18. Juli 2018
18.07.2018

Rapper Geeno spielt mit dem Malle-Sound

Cihan Simsek lebt seit fünf Jahren in Palma und versucht einen neuen Insel-Rap zu etablieren

18.07.2018 | 01:00
Rapper Geeno möchte seinen Rap-Songs ein Mallorca-Flair verleihen.

Deutscher Rap gehört nicht nach Mallorca? „Von wegen", findet Rapper Geeno aus Mainz. Cihan Simsek, so sein bürgerliche Name, möchte eine ganz eigene Art von Insel-Rap etablieren. Den in Deutschland derzeit populärem Gangster-Rap will er eine Leichtigkeit verleihen, einen anderen Rhythmus hineinbringen. Dabei könne der Inhalt, also die Texte, durchaus eine gewisse Ernsthaftigkeit mitbringen.

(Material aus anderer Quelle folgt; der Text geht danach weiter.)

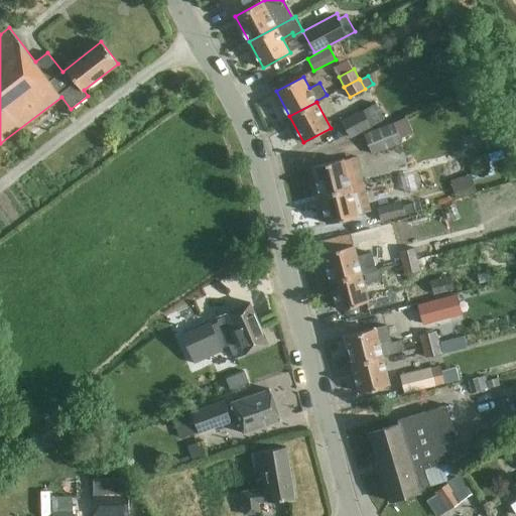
[(341,120),(351,138),(372,127),(362,109),(341,120)]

Seine Songs sollen motivieren und auch tanzbar sein. „Das passt besser hierher", findet der 35-Jährige. „Ich erlebe zum Beispiel am Strand, dass Leute Rap-Musik hören und auch ab ein oder zwei Uhr Hip-Hop und R?&?B in den Clubs auf Mallorca läuft." Er sei bislang der ­Einzige, der in diese Richtung gehe. Es kommen zwar auch andere ­Rap-Künstler zum Videodrehen auf die Insel, aber die würden Mallorca eigentlich nur als Kulisse nutzen.

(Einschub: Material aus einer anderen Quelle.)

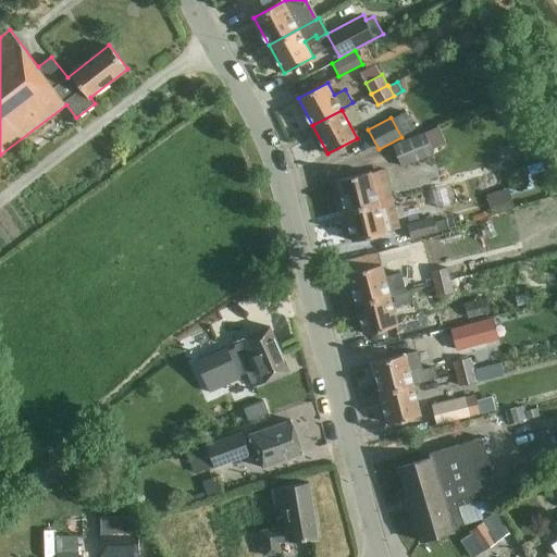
[(434,155),(425,132),(394,144),(403,166),(434,155)]
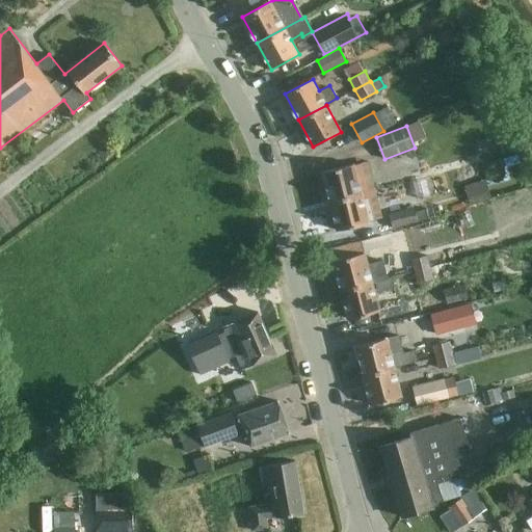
[(486,138),(487,152),(503,151),(502,137),(486,138)]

Am 19. Juni hat ­Geeno seinen neuen Song „Wollen alle reden" veröffentlicht, in dem er über die Verwirklichung seiner Träume rappt – ein erster Schritt zum neuen Malle-Sound. In zwei, drei Jahren könne er sich vorstellen, dass diese Art von Rap hier viel verbreiteter sei. Den Song kann man sich auf Youtube anhören. Dort kann man auch das Lied „Ballermann 6" finden, das er zusammen mit dem befreundeten Rapper Zit veröffentlicht hat. Ein Song in dem es – wie könnte es anders sein – ums Saufen, Kiffen und Feiern rund um die Schinkenstraße geht: „tanzende Weiber im Sangria-Eimer" heißt es im Refrain. Doch dies sei ­eigentlich nicht die Art von Song, wie sie dem Künstler vorschweben.

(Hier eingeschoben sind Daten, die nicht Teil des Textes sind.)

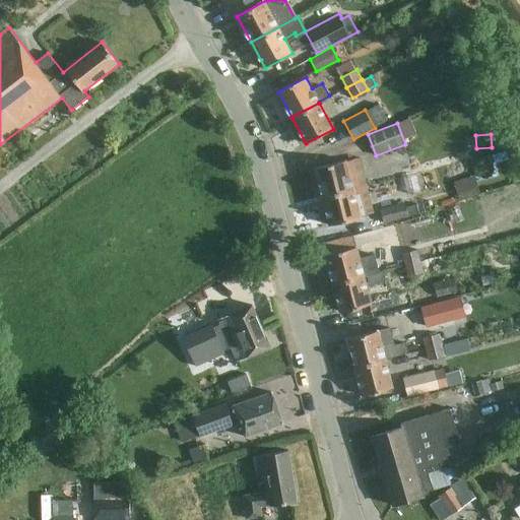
[(481,175),(461,179),(465,197),(485,193),(481,176),(490,174),(485,159),(478,160),(481,175)]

2006 hat Geeno angefangen, seine eigene Musik herauszubringen. Sein erstes eigenes Album hieß „Straßenhighsociety". Zwei Jahre später folgte das Album „Neuer Tag". Einen Plattenvertrag hatte er noch nicht, aber er sei in Deutschland auf Hip-Hop-Festivals aufgetreten. Nebenbei studierte er Mediendesign in Mainz. Daher dreht und schneidet Geeno seine Videos auch heute größtenteils selbst. 2013 erfasste der Mainzer mit türkischen Wurzeln den Entschluss auszuwandern. Er wollte etwas anderes sehen und erleben. In Deutschland hatte er mit Vorurteilen und einer depressiven Phase zu kämpfen. Das melancholische Gefühl habe er auf der Insel verloren und Eindrücke gesammelt, die er jetzt in seinen Songs zum Ausdruck bringt.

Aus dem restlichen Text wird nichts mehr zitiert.